Induction of labor is not necessarily ruled out in women who have previously had the usual type of low transverse cesarean section (with a horizontal incision on the uterus) as long as contractions of the uterus can be carefully monitored.

A physician may hesitate to induce labor if the following conditions are present:

  • Twins, or multiple births;
  • Excess amniotic fluid;
  • The baby's head is not down in the pelvis against the cervix; or
  • Abnormalities in the baby's heart rate.

In any of these situations, the physician, using sound judgment, may elect to induce labor.

Suspected macrosomia (large-bodied fetus), is not an acceptable reason to induce labor. Studies show the decision to induce labor in these cases frequently results in a cesarean section. Elective induction, for the convenience of the physician or patient, is generally regarded as a poor idea and often increases the chance of having a cesarean section, especially for women having their first child.
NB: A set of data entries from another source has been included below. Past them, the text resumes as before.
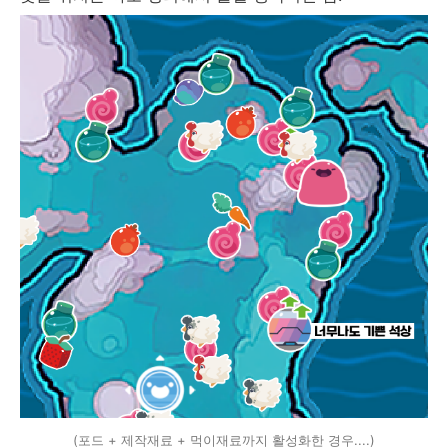
(포드 + 제작재료 + 먹이재료까지 활성화한 경우....)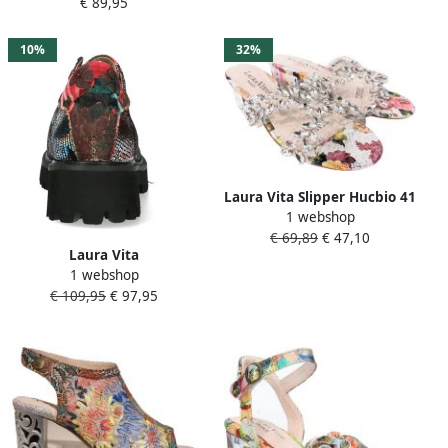
€ 89,95
10%
32%
Laura Vita Slipper Hucbio 41
1 webshop
SL151237-41 Blanc
€ 69,89
€ 47,10
Laura Vita
1 webshop
damesveterschoenen Ifcigo
€ 109,95
€ 97,95
62 metallic multi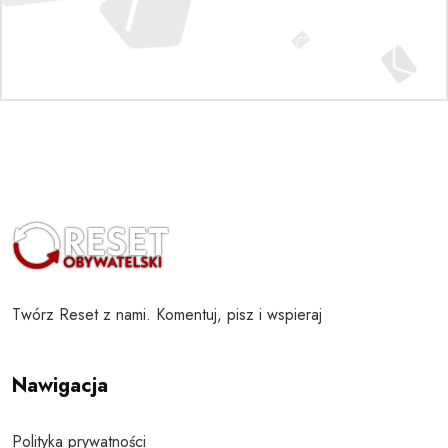
Twórz Reset z nami. Komentuj, pisz i wspieraj
Nawigacja
Polityka prywatności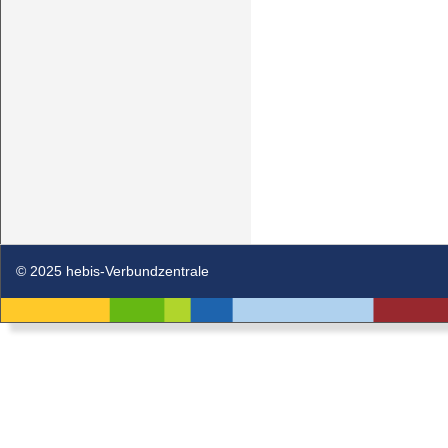
© 2025 hebis-Verbundzentrale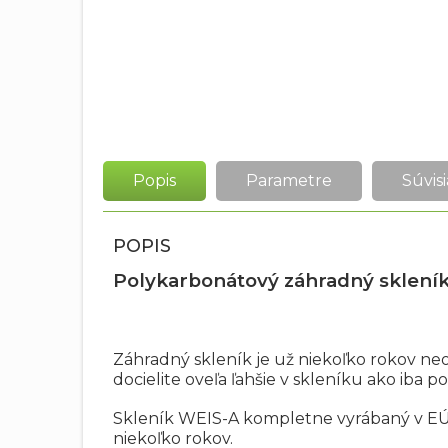
Popis
Parametre
Súvisi
POPIS
Polykarbonátový záhradný sklení
Záhradný skleník je už niekoľko rokov n
docielite oveľa ľahšie v skleníku ako iba
Skleník WEIS-A kompletne vyrábaný v EÚ
niekoľko rokov.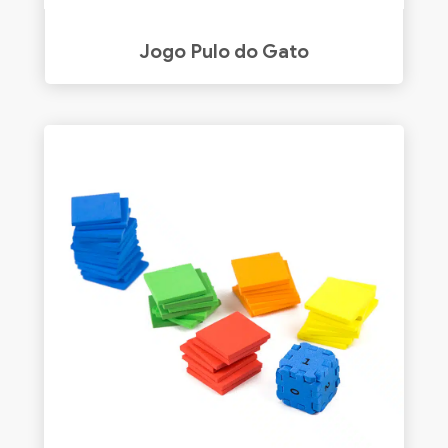
Jogo Pulo do Gato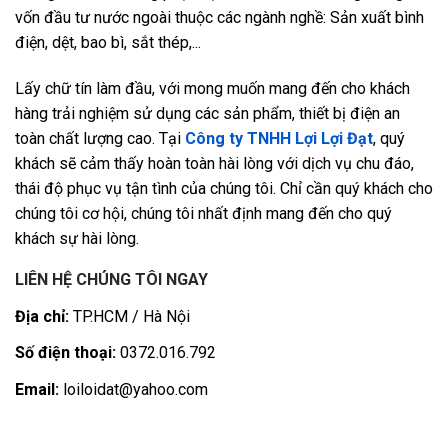
vốn đầu tư nước ngoài thuộc các ngành nghề: Sản xuất bình
điện, dệt, bao bì, sắt thép,...
Lấy chữ tín làm đầu, với mong muốn mang đến cho khách
hàng trải nghiệm sử dụng các sản phẩm, thiết bị điện an
toàn chất lượng cao. Tại
Công ty TNHH Lợi Lợi Đạt
, quý
khách sẽ cảm thấy hoàn toàn hài lòng với dịch vụ chu đáo,
thái độ phục vụ tận tình của chúng tôi. Chỉ cần quý khách cho
chúng tôi cơ hội, chúng tôi nhất định mang đến cho quý
khách sự hài lòng.
LIÊN HỆ CHÚNG TÔI NGAY
Địa chỉ:
TP.HCM / Hà Nội
Số điện thoại:
0372.016.792
Email:
loiloidat@yahoo.com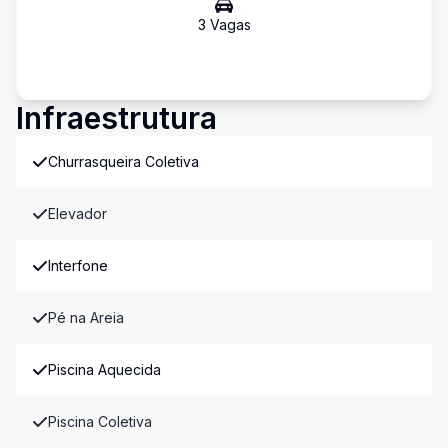
3
Vaga
s
Infraestrutura
Churrasqueira Coletiva
Elevador
Interfone
Pé na Areia
Piscina Aquecida
Piscina Coletiva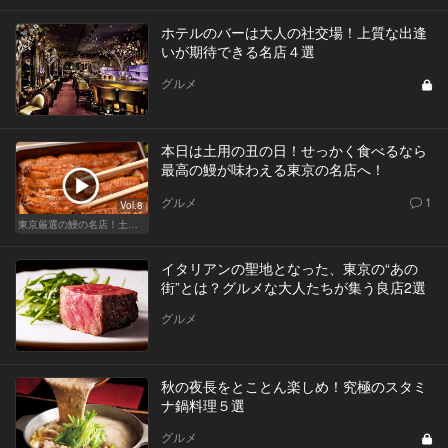
ホテルのバーは大人の社交場！上質な出逢
いが期待できる名店４選
グルメ
本日は土用の丑の日！せっかく食べるなら
最高の鰻が味わえる東京の名店へ！
グルメ
1
Vol.8
東京厳選の鰻の名店！土用の丑の日じゃなくても行きたい
イタリアンの聖地となった、東京の“あの
街”とは？グルメな大人たちが集う良店2選
グルメ
秋の夜長をとことん楽しめ！究極のスタミ
ナ鍋料理５選
グルメ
Time Course of Induced Labor

The time from initiating an induction of labor to delivery varies considerably from woman to woman. Many variables work together to determine how long an attempt at induction of labor and delivery may take, including:

  • Cervical status;
  • Whether the mother has been pregnant before;
  • How far along the pregnancy is; and
  • Response to oxytocin (Pitocin).

In cases where the status of the cervix is not favorable and the need for delivery is not urgent, cervical ripening and attempted induction may take place over several days, with periods of rest. On the other end of the spectrum, a woman with two or more previous deliveries, whose cervix is in a very favorable condition, might deliver within a few hours after labor is induced.